Activity = Your answer is one number: the count of lines below that hold the word "each".
======== Provided entries
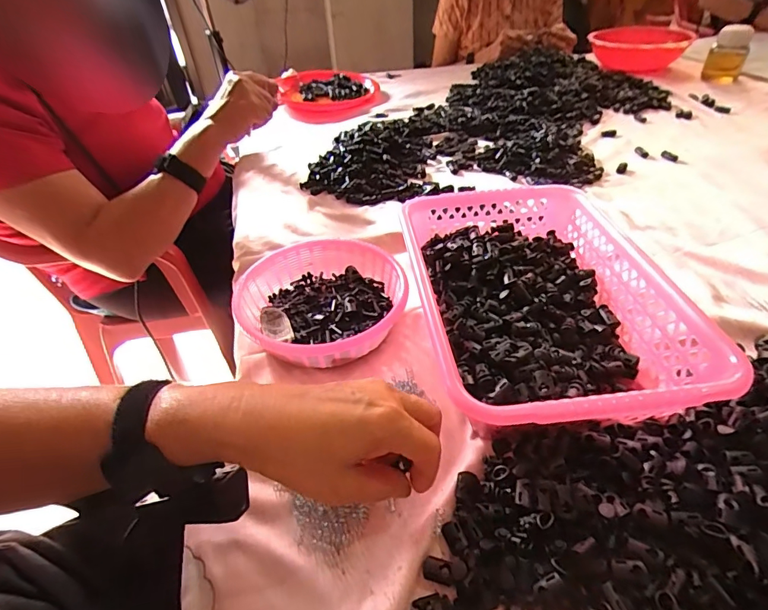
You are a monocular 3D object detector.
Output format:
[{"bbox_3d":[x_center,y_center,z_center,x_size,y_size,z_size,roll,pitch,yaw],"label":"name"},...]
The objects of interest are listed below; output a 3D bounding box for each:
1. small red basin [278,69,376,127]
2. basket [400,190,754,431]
[{"bbox_3d":[-0.123,-0.484,0.983,0.219,0.045,0.241,-10,42,-5],"label":"small red basin"},{"bbox_3d":[0.143,-0.005,0.419,0.201,0.084,0.304,-7,42,-2],"label":"basket"}]

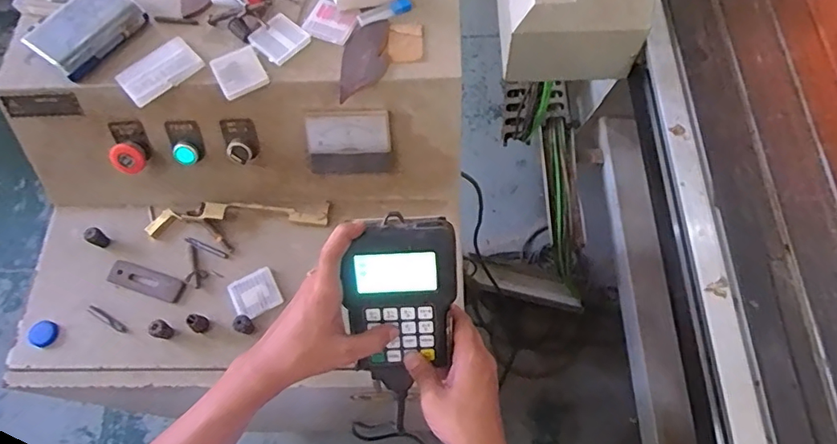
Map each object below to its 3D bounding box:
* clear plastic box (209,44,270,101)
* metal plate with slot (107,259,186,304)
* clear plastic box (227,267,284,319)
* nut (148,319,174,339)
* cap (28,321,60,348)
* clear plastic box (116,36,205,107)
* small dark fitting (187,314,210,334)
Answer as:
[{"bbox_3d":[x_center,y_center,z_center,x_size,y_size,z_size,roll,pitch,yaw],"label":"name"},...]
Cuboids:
[{"bbox_3d":[-0.207,-0.172,0.618,0.053,0.010,0.059,-27,68,-8],"label":"clear plastic box"},{"bbox_3d":[-0.342,0.075,0.677,0.100,0.010,0.032,16,68,10],"label":"metal plate with slot"},{"bbox_3d":[-0.203,0.089,0.663,0.057,0.007,0.053,-25,67,-7],"label":"clear plastic box"},{"bbox_3d":[-0.303,0.128,0.633,0.023,0.026,0.019,20,69,11],"label":"nut"},{"bbox_3d":[-0.455,0.137,0.653,0.029,0.012,0.031,-1,66,3],"label":"cap"},{"bbox_3d":[-0.298,-0.174,0.616,0.087,0.013,0.051,-39,70,-13],"label":"clear plastic box"},{"bbox_3d":[-0.263,0.120,0.637,0.020,0.033,0.019,-1,66,3],"label":"small dark fitting"}]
================
Answer box = 2